LONDON (Parliament Politics Magazine) – On Monday, MPs will vote on new legislation that will allow ministers to revoke certain provisions of the UK-EU post-Brexit agreement.

To facilitate the transit of some commodities from Great Britain to Northern Ireland, the government intends to alter the NI Protocol.

Foreign Secretary Liz Truss claimed the protocol was threatening Northern Ireland’s peace before the vote.

However, the EU is opposed to the action and claims it violates international law.

A hard border between Northern Ireland and the Republic of Ireland is avoided by the protocol, which is a component of the 2019 Brexit agreement.

However, it necessitates inspections of some imports into Northern Ireland from other parts of the UK, establishing an Irish Sea trade border.

The EU fiercely opposed the government’s proposals, which were disclosed earlier in June, and took legal action against the UK government over the law.

Maros Sefcovic, vice-president of the European Commission, has also suggested that additional actions, including a trade war between the EU and the UK, could be taken if the bill is passed.
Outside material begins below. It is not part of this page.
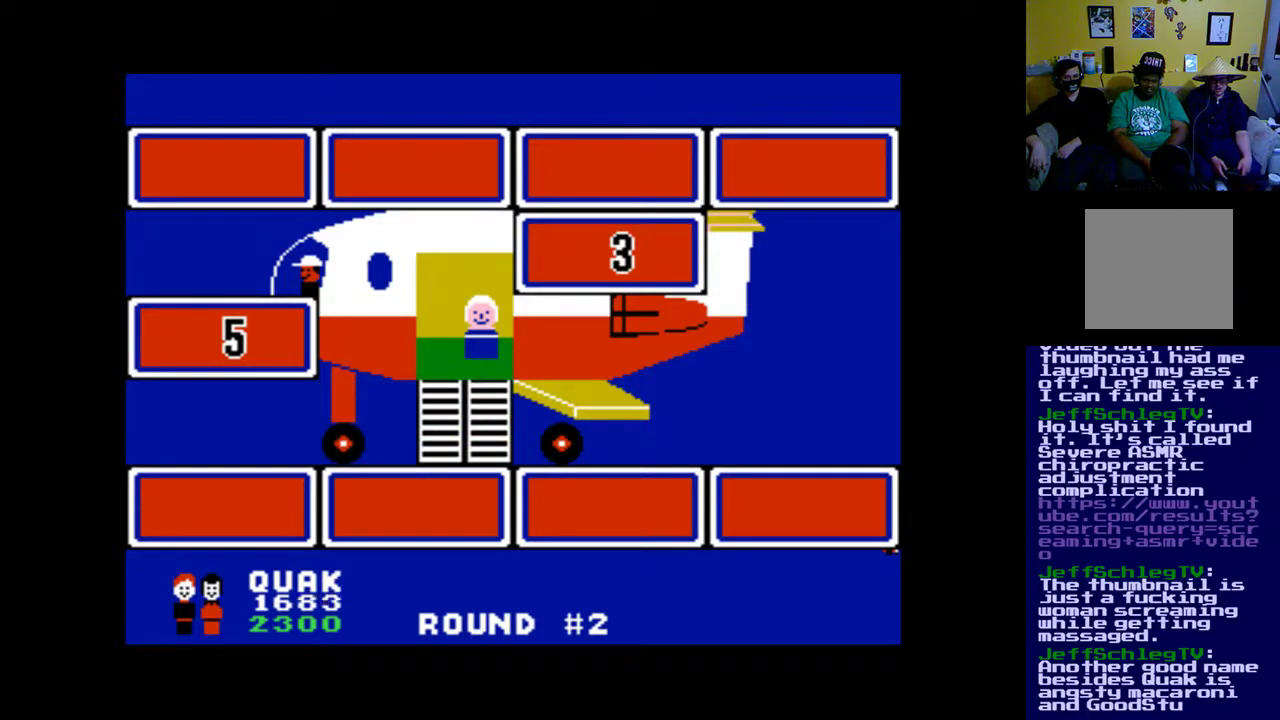
{"buttons": [], "events": []}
Unionists in Northern Ireland disagree with the protocol, arguing that it threatens the region’s status in the UK.

The Democratic Unionist Party (DUP), which came in second in the May assembly election but won the most seats, is refusing to re-enter a power-sharing executive unless its concerns about the protocol are addressed.

The protocol threatens the peace and stability secured by the Good Friday Agreement in Northern Ireland , said Foreign Secretary Liz Truss on Sunday night.

The protocol, according to Sinn Féin, Alliance, and SDLP, the three Northern Ireland parties that together secured the majority of seats in the May election, is required to lessen the impact of Brexit on Northern Ireland.

Before the vote, Ms. Truss issued a statement saying that that legislation would fix the problems the protocol had created, ensuring that goods could travel freely within the UK whilst avoiding a hard border and protecting the EU single market.

A negotiated solution had been and would always be their preference, but the EU continued to rule out amending the protocol itself – despite the fact that it was obviously leading to major issues in Northern Ireland – which meant they were compelled to act, the statement read.

Although the EU has stated it is unwilling to revise the protocol, it has offered to cooperate on certain implementation-related issues.

Micheál Martin, the Taoiseach (Irish prime minister), claimed earlier this week that the UK government’s proposals for Northern Ireland would amount to “economic vandalism.”